**Available data:**

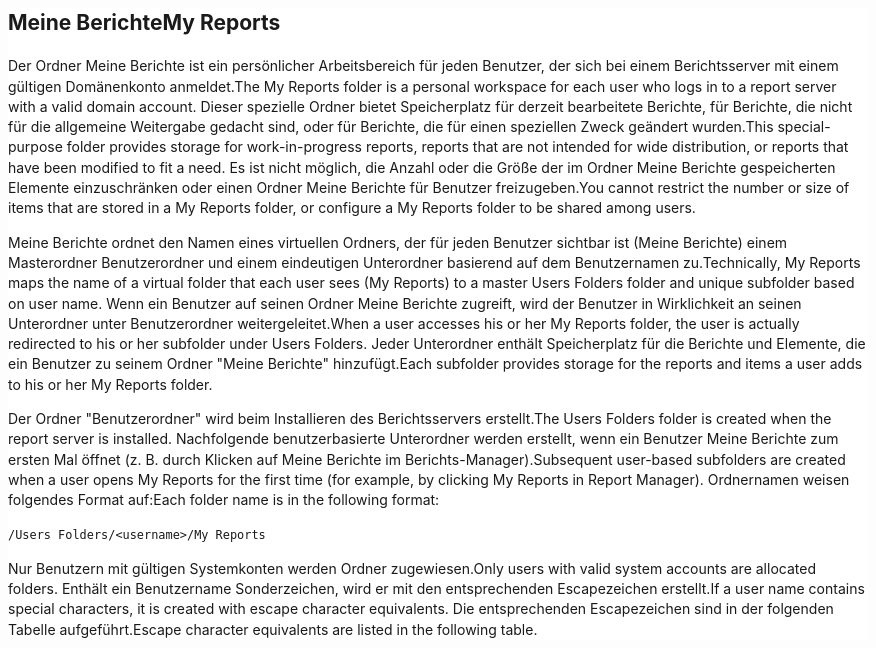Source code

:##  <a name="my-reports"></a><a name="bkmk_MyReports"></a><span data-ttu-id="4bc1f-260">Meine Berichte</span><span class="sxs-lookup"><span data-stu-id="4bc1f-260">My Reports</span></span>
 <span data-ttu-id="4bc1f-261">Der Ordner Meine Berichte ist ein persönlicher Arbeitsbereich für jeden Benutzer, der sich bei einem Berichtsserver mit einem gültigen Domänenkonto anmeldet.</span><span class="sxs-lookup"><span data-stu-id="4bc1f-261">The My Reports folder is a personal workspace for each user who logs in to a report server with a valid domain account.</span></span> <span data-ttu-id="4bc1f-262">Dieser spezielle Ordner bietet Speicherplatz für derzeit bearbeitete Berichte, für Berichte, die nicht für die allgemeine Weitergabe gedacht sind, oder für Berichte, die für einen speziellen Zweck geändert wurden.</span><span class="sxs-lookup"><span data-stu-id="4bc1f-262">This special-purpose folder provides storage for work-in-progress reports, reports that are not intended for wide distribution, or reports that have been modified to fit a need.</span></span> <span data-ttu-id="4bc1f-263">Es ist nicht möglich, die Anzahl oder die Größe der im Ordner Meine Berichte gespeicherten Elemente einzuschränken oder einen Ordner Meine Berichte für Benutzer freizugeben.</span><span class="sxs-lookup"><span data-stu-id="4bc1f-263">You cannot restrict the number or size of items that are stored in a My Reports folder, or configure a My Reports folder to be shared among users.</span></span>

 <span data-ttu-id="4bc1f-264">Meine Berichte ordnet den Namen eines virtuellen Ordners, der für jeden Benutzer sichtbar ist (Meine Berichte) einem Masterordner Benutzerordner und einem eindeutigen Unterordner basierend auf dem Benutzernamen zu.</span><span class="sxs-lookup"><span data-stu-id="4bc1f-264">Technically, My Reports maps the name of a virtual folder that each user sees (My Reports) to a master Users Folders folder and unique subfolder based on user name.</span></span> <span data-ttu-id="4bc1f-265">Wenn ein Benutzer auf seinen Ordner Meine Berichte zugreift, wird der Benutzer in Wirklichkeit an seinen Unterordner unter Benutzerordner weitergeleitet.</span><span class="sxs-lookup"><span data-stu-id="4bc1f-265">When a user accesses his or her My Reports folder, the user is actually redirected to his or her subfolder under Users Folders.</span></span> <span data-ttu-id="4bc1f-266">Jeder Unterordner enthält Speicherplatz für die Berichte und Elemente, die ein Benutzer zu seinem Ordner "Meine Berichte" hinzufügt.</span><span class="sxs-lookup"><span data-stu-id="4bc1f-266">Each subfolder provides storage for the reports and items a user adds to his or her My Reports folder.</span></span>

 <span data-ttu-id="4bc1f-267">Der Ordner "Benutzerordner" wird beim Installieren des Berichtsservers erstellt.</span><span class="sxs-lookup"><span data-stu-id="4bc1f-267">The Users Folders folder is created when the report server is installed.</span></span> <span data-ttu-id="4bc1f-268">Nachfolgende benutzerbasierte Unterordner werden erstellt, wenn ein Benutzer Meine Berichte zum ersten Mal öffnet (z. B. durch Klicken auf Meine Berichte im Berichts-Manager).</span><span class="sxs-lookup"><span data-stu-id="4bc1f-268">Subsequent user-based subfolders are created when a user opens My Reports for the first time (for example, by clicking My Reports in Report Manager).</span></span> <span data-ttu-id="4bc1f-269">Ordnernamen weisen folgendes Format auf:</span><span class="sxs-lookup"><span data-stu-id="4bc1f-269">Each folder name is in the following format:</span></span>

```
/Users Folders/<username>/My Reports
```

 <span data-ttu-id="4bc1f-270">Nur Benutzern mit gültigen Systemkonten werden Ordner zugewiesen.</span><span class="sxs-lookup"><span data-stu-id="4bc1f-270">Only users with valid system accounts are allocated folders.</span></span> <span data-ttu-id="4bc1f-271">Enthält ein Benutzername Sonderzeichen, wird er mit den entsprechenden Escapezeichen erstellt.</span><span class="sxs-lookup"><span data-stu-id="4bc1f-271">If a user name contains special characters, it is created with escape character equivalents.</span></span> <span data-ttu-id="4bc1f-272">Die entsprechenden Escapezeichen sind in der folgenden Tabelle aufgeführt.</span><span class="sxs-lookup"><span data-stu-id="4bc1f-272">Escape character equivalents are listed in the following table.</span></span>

**Task item:**
Repeat the listing verbatim without its pictures.

**Answer area:**
Source code

:##  <a name="my-reports"></a><a name="bkmk_MyReports"></a><span data-ttu-id="4bc1f-260">Meine Berichte</span><span class="sxs-lookup"><span data-stu-id="4bc1f-260">My Reports</span></span>
 <span data-ttu-id="4bc1f-261">Der Ordner Meine Berichte ist ein persönlicher Arbeitsbereich für jeden Benutzer, der sich bei einem Berichtsserver mit einem gültigen Domänenkonto anmeldet.</span><span class="sxs-lookup"><span data-stu-id="4bc1f-261">The My Reports folder is a personal workspace for each user who logs in to a report server with a valid domain account.</span></span> <span data-ttu-id="4bc1f-262">Dieser spezielle Ordner bietet Speicherplatz für derzeit bearbeitete Berichte, für Berichte, die nicht für die allgemeine Weitergabe gedacht sind, oder für Berichte, die für einen speziellen Zweck geändert wurden.</span><span class="sxs-lookup"><span data-stu-id="4bc1f-262">This special-purpose folder provides storage for work-in-progress reports, reports that are not intended for wide distribution, or reports that have been modified to fit a need.</span></span> <span data-ttu-id="4bc1f-263">Es ist nicht möglich, die Anzahl oder die Größe der im Ordner Meine Berichte gespeicherten Elemente einzuschränken oder einen Ordner Meine Berichte für Benutzer freizugeben.</span><span class="sxs-lookup"><span data-stu-id="4bc1f-263">You cannot restrict the number or size of items that are stored in a My Reports folder, or configure a My Reports folder to be shared among users.</span></span>

 <span data-ttu-id="4bc1f-264">Meine Berichte ordnet den Namen eines virtuellen Ordners, der für jeden Benutzer sichtbar ist (Meine Berichte) einem Masterordner Benutzerordner und einem eindeutigen Unterordner basierend auf dem Benutzernamen zu.</span><span class="sxs-lookup"><span data-stu-id="4bc1f-264">Technically, My Reports maps the name of a virtual folder that each user sees (My Reports) to a master Users Folders folder and unique subfolder based on user name.</span></span> <span data-ttu-id="4bc1f-265">Wenn ein Benutzer auf seinen Ordner Meine Berichte zugreift, wird der Benutzer in Wirklichkeit an seinen Unterordner unter Benutzerordner weitergeleitet.</span><span class="sxs-lookup"><span data-stu-id="4bc1f-265">When a user accesses his or her My Reports folder, the user is actually redirected to his or her subfolder under Users Folders.</span></span> <span data-ttu-id="4bc1f-266">Jeder Unterordner enthält Speicherplatz für die Berichte und Elemente, die ein Benutzer zu seinem Ordner "Meine Berichte" hinzufügt.</span><span class="sxs-lookup"><span data-stu-id="4bc1f-266">Each subfolder provides storage for the reports and items a user adds to his or her My Reports folder.</span></span>

 <span data-ttu-id="4bc1f-267">Der Ordner "Benutzerordner" wird beim Installieren des Berichtsservers erstellt.</span><span class="sxs-lookup"><span data-stu-id="4bc1f-267">The Users Folders folder is created when the report server is installed.</span></span> <span data-ttu-id="4bc1f-268">Nachfolgende benutzerbasierte Unterordner werden erstellt, wenn ein Benutzer Meine Berichte zum ersten Mal öffnet (z. B. durch Klicken auf Meine Berichte im Berichts-Manager).</span><span class="sxs-lookup"><span data-stu-id="4bc1f-268">Subsequent user-based subfolders are created when a user opens My Reports for the first time (for example, by clicking My Reports in Report Manager).</span></span> <span data-ttu-id="4bc1f-269">Ordnernamen weisen folgendes Format auf:</span><span class="sxs-lookup"><span data-stu-id="4bc1f-269">Each folder name is in the following format:</span></span>

```
/Users Folders/<username>/My Reports
```

 <span data-ttu-id="4bc1f-270">Nur Benutzern mit gültigen Systemkonten werden Ordner zugewiesen.</span><span class="sxs-lookup"><span data-stu-id="4bc1f-270">Only users with valid system accounts are allocated folders.</span></span> <span data-ttu-id="4bc1f-271">Enthält ein Benutzername Sonderzeichen, wird er mit den entsprechenden Escapezeichen erstellt.</span><span class="sxs-lookup"><span data-stu-id="4bc1f-271">If a user name contains special characters, it is created with escape character equivalents.</span></span> <span data-ttu-id="4bc1f-272">Die entsprechenden Escapezeichen sind in der folgenden Tabelle aufgeführt.</span><span class="sxs-lookup"><span data-stu-id="4bc1f-272">Escape character equivalents are listed in the following table.</span></span>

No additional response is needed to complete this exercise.